Having grown up with my mom making homemade stock, I wanted to create my own simplified version of the real thing without having to use an entire chicken. Because the thought of cooking an entire chicken intimidates me and I don’t have time for it. I once tried it and left the package of giblets in the chicken while cooking it–rookie mistake.
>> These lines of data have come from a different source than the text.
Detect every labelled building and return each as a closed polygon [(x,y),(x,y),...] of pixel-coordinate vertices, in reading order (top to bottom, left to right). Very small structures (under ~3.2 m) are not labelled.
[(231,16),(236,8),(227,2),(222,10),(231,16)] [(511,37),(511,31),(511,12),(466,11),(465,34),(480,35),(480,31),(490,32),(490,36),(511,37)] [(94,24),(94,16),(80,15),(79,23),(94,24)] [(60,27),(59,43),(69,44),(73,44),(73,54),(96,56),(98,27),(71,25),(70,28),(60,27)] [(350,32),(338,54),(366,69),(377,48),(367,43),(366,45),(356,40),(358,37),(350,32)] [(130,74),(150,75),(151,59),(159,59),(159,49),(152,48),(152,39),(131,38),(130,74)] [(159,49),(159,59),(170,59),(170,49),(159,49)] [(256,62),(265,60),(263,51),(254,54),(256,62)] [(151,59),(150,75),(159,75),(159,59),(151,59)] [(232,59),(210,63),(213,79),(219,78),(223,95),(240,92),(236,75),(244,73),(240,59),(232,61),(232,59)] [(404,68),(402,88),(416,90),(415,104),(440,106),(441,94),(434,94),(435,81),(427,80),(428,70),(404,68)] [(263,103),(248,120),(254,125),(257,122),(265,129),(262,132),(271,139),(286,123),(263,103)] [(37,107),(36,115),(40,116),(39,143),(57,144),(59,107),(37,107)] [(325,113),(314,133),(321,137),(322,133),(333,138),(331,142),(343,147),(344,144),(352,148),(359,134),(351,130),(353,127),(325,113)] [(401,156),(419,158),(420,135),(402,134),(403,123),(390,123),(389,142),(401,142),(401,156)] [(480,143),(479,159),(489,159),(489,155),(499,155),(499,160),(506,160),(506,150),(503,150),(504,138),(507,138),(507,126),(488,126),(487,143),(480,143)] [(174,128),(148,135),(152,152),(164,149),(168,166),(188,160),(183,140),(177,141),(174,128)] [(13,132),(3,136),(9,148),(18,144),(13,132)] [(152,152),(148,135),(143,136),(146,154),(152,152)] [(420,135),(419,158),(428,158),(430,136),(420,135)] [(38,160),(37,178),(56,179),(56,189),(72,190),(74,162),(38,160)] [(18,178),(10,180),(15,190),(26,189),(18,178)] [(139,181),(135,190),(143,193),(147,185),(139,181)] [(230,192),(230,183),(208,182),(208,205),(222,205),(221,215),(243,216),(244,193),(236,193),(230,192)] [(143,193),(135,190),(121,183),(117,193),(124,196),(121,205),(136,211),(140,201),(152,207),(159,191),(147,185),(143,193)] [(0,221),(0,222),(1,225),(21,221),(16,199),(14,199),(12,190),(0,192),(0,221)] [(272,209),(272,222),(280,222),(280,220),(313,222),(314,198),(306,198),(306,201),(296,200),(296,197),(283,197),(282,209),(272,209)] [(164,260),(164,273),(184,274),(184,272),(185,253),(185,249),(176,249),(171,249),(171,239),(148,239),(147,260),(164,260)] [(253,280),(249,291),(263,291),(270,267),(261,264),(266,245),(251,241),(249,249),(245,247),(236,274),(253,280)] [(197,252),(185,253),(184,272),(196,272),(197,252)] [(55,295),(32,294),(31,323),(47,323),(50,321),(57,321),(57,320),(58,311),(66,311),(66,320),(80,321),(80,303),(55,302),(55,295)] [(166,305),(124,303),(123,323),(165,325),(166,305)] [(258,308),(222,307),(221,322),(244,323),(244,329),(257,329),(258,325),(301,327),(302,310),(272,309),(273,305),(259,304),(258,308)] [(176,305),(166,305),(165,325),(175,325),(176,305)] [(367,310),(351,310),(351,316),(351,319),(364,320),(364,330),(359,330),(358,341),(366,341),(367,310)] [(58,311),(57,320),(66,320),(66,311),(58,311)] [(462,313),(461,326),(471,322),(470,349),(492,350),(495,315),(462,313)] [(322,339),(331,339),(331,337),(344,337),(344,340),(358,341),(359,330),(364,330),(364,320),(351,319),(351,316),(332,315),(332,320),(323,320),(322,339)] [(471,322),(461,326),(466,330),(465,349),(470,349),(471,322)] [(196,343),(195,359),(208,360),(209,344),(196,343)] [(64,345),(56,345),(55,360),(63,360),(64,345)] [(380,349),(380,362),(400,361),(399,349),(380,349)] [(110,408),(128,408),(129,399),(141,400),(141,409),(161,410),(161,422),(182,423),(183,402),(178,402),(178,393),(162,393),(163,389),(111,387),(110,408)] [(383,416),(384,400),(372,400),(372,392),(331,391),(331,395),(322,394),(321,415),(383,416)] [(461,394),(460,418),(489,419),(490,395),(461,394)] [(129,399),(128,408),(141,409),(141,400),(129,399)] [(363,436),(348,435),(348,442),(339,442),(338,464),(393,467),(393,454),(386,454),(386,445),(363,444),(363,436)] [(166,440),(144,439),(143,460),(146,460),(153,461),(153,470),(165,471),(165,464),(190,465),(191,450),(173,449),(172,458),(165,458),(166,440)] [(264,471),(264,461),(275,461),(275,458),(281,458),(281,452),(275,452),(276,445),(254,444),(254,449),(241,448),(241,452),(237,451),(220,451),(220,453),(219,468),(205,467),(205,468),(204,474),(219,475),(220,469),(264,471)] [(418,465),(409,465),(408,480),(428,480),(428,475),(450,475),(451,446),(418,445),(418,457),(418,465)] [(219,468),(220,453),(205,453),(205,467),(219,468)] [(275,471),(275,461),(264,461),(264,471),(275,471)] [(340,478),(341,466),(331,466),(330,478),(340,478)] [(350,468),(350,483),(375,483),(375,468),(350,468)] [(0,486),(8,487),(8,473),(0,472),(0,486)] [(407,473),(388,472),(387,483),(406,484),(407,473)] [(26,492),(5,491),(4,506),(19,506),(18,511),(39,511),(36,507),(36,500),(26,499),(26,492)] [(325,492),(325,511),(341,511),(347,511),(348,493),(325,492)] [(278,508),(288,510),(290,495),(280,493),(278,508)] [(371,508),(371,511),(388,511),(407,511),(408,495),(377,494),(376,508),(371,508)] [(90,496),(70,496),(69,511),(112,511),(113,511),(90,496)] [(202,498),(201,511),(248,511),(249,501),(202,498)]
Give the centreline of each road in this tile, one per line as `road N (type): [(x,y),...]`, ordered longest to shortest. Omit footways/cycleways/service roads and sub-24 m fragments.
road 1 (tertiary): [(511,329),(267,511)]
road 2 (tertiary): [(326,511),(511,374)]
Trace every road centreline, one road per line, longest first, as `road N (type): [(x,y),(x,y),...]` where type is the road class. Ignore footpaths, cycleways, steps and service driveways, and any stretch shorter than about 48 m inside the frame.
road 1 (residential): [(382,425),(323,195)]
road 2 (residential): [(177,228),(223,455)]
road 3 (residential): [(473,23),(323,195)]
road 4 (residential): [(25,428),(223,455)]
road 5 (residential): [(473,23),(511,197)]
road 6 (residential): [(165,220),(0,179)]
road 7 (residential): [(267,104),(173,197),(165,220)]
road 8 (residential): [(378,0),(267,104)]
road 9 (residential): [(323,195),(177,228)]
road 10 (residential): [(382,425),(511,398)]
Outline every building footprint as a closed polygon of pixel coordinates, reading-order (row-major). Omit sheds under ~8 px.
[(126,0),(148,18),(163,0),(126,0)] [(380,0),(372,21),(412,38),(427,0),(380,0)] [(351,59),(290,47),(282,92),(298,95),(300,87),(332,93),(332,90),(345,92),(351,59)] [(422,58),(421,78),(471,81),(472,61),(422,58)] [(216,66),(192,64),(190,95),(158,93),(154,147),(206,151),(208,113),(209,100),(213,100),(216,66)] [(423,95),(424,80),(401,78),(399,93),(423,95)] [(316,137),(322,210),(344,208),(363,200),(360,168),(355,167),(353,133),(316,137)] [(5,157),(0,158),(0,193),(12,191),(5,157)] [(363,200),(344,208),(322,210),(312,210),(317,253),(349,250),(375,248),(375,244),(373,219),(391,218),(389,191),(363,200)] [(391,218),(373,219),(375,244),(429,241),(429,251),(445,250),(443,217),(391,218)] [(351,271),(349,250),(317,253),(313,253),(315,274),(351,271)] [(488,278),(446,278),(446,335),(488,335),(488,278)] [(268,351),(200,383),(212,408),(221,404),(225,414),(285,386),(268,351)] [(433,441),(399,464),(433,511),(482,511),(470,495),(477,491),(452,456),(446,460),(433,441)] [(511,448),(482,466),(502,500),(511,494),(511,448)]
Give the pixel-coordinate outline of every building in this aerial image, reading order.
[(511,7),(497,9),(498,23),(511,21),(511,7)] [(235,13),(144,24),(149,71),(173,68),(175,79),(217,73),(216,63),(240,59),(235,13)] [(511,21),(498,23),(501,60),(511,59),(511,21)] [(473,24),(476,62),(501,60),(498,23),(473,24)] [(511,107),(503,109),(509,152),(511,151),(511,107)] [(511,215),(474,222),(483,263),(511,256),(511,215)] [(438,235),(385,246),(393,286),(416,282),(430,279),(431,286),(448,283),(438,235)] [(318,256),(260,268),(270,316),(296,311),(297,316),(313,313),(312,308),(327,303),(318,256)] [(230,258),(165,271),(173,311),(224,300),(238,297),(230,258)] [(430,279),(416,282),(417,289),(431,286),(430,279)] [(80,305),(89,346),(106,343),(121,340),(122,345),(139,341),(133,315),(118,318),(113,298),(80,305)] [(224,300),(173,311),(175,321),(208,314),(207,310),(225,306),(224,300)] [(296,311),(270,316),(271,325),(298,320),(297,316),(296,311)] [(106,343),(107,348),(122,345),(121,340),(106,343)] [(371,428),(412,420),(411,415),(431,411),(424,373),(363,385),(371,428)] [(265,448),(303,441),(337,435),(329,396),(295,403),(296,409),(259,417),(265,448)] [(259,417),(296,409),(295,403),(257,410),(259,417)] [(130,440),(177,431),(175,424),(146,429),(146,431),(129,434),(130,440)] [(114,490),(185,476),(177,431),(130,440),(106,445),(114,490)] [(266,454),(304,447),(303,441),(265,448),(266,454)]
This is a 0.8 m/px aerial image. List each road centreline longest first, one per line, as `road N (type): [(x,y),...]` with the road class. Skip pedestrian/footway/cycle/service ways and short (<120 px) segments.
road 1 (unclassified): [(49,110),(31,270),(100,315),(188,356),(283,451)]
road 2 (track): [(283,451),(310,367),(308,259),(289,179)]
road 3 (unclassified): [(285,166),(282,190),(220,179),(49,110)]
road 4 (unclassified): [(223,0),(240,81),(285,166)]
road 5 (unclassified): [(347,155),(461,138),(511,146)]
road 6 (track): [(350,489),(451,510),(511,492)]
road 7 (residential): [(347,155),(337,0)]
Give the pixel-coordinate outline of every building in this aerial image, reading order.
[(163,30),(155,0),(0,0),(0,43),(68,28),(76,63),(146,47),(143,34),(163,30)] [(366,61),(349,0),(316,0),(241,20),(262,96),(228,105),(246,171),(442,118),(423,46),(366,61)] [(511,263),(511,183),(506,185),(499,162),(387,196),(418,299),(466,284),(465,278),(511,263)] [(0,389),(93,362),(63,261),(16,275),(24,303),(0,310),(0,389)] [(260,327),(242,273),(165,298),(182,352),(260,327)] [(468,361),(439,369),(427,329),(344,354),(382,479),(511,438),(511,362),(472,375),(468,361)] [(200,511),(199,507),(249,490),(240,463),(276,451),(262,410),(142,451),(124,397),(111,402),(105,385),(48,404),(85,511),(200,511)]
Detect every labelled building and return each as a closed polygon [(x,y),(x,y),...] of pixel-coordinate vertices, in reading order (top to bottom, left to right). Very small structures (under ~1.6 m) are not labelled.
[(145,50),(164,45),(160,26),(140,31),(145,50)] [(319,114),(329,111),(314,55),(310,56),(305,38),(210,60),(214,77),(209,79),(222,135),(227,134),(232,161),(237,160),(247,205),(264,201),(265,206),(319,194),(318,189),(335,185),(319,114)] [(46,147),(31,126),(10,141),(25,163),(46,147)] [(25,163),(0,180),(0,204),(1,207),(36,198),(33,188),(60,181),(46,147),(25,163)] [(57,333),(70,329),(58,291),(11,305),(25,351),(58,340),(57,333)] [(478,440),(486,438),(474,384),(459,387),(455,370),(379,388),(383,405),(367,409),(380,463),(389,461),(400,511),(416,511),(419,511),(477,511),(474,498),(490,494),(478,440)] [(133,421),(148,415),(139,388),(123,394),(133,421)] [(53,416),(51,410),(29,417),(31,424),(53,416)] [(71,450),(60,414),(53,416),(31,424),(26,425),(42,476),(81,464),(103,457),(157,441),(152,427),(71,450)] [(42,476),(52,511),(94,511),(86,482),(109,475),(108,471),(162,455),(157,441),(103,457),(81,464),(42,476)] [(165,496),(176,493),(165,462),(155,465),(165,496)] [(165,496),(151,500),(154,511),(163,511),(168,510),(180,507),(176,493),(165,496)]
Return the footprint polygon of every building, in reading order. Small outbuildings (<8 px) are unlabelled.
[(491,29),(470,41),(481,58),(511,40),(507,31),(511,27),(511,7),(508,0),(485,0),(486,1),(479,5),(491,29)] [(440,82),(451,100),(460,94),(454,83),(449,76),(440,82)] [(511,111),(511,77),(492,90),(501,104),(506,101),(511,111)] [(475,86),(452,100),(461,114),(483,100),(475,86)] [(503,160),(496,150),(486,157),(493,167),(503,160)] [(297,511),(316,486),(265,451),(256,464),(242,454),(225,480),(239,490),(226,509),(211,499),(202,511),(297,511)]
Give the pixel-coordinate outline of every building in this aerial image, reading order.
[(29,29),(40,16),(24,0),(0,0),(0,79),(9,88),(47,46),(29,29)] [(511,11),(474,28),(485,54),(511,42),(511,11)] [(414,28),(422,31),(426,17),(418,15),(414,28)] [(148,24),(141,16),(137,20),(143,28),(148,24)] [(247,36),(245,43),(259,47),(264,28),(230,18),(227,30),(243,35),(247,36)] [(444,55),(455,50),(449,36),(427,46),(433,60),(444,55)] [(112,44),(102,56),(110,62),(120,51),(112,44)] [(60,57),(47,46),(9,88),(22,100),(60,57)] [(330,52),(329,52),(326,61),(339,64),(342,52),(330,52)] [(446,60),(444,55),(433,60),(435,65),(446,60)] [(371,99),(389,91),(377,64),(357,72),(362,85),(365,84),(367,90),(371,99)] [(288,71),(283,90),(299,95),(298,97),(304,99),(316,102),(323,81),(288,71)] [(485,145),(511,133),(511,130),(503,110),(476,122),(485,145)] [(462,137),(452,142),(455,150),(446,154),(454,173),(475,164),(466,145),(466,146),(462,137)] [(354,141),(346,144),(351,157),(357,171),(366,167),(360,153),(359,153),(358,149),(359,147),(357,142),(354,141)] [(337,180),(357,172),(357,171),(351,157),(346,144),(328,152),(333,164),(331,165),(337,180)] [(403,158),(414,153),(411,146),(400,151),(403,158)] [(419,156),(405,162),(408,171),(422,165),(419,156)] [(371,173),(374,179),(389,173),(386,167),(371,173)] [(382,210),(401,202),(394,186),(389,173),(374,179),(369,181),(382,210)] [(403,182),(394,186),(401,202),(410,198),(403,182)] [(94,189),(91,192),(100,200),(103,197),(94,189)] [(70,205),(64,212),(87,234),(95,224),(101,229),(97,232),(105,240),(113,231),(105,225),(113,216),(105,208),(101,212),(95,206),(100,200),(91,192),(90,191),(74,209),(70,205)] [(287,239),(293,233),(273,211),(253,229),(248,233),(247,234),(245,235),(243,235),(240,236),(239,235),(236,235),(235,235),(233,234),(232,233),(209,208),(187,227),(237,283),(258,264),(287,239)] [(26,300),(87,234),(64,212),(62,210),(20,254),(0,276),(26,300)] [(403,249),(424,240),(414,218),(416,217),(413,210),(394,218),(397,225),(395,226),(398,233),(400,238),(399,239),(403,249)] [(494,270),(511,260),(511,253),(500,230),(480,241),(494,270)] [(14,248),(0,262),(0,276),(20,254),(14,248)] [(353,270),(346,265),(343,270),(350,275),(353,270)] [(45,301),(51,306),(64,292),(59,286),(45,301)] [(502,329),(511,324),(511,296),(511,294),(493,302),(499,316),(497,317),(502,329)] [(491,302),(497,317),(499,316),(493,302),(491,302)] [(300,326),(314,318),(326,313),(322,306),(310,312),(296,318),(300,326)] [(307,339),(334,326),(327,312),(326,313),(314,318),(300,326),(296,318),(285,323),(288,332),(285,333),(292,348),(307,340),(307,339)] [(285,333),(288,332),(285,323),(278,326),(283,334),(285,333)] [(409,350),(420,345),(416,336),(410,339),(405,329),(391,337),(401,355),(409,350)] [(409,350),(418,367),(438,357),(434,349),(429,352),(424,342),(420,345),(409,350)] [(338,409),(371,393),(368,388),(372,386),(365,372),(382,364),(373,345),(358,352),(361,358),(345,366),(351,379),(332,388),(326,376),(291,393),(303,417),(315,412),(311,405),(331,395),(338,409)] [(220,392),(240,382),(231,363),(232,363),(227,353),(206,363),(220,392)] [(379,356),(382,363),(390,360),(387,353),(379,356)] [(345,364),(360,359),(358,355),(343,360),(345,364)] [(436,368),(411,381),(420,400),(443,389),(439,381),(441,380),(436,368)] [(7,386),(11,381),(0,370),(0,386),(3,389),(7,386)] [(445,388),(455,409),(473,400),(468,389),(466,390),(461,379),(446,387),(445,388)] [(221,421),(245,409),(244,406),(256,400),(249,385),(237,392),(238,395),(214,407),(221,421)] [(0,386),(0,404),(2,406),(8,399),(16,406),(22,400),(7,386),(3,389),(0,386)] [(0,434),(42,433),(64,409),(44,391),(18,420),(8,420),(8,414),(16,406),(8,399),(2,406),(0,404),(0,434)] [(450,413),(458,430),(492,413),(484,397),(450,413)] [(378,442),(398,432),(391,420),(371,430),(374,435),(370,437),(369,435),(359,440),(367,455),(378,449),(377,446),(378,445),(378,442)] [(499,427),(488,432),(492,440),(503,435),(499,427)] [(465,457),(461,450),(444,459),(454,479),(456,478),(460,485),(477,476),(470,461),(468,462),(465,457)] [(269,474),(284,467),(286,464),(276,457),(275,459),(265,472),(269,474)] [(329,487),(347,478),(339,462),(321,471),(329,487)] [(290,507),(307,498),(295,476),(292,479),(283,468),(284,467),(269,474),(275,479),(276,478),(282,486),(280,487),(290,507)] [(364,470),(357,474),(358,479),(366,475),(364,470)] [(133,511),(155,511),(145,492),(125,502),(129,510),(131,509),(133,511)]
After a few tries, I’ve finally came up with a great recipe that my husband says is one of his favorite recipes of mine. So here I am documenting and sharing it with you guys so it can be enjoyed for years to come.
If you prefer not to make your own stock, that’s fine, but I definitely think it’s worth the time as it tastes so much better and if you are going to go to the effort of boiling the chicken, then you might as well make your own stock. Although my stock recipe doesn’t require an entire chicken it’s still bursting with flavor. Here is the stock recipe I used for the soup that I’m sharing Homemade Chicken Stock
Once you have your stock ready to go, we can make this easy and delicious chicken noodle soup!
Recipe
2 large bone-in chicken breasts, cooked and shredded (from homemade stock)
4-5 cups of homemade chicken stock
2 cups of rotini pasta (I used Barilla’s Chickpea pasta)
2 dried bay leaves
2 celery stalks, sliced into 1/4 inch pieces
2 carrots, sliced into 1/4 inch pieces
1/2 onion, diced
2 teaspoons of avocado oil
1/2 teaspoon of sea salt (or more for taste)
1/4 teaspoon of black pepper
1/2 teaspoon of oregano
Directions
Start by heating up a medium-to-large stock pot on the stove with avocado oil. Then add celery, onions, and carrots to the heated oil. Sauté and stir on low-to-medium heat until slightly tender and fragrant about 8 minutes.
Next add your chicken stock to the pot along with bay leaves, oregano and salt and pepper and turn the heat up to medium-high. Once stock comes to a boil, reduce heat to medium-low and let it gently boil, stirring occasionally for 20 minutes until your veggies are folk tender.
While your stock is boiling, cook your pasta in a separate pot with salted water according to directions. Strain and set aside, adding some oil to prevent from sticking together.
Add shredded chicken and pasta to stock pot, stir and remove from heat. Let sit for 5 minutes and serve.